(Saved data entries)
━━━━━━
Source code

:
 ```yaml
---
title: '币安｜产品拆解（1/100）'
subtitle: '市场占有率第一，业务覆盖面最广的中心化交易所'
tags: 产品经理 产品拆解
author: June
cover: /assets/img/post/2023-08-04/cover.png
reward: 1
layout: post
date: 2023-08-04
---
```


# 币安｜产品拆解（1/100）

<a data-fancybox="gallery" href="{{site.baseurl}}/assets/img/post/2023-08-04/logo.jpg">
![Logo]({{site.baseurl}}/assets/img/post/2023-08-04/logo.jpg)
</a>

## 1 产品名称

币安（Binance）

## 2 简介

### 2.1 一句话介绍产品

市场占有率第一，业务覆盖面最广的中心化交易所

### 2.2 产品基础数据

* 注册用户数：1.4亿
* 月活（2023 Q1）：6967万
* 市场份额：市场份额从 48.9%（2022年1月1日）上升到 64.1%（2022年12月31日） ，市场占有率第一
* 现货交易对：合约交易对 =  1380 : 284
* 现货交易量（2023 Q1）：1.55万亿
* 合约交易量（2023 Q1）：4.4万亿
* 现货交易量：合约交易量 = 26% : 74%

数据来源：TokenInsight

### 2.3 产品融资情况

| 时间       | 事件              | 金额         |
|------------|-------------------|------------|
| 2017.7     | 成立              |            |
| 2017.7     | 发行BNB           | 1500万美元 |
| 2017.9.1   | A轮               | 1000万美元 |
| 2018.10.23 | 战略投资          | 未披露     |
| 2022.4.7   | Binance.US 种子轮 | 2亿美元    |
━━━━━━
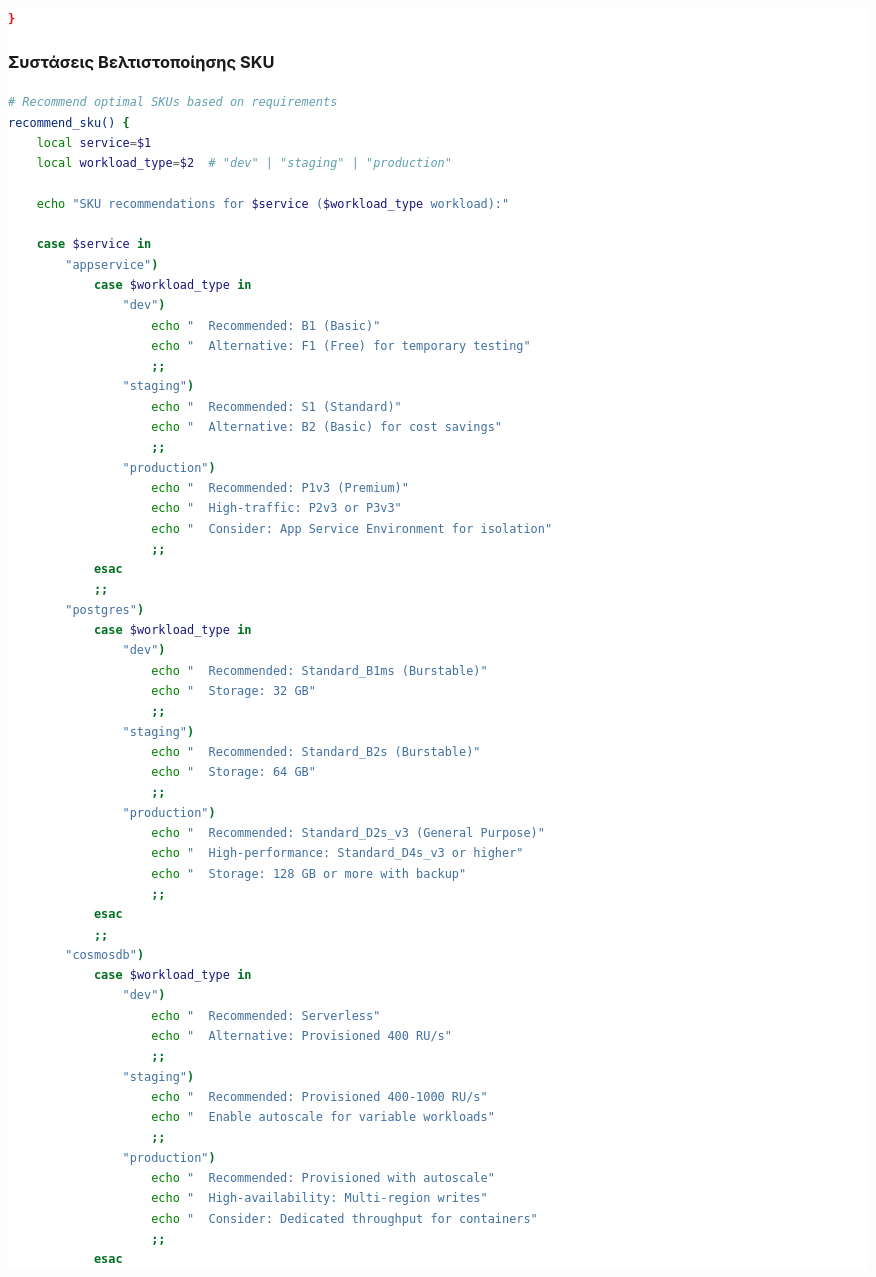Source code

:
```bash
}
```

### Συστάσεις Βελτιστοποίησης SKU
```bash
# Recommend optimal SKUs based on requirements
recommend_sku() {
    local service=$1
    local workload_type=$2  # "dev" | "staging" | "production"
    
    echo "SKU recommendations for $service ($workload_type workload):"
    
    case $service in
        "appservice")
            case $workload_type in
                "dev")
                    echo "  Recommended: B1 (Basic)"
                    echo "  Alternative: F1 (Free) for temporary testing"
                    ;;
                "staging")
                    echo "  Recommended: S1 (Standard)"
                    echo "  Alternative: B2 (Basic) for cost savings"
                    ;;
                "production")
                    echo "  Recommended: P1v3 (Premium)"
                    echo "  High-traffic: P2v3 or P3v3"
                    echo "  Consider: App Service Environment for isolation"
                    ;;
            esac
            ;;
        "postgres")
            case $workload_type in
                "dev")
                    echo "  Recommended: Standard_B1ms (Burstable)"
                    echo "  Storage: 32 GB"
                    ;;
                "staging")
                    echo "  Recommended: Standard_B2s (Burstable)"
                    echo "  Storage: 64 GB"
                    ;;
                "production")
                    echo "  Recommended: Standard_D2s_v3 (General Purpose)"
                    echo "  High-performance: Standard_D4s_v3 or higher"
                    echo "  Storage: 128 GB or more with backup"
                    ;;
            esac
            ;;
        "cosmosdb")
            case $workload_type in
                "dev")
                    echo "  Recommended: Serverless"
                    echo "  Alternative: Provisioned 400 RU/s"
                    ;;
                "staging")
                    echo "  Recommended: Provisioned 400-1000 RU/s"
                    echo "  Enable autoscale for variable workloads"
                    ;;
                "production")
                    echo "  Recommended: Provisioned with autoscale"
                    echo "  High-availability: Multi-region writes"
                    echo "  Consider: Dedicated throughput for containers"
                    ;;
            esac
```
━━━━━━
Each line of the data that holds "autoscale" should be copied.

                    echo "  Enable autoscale for variable workloads"
                    echo "  Recommended: Provisioned with autoscale"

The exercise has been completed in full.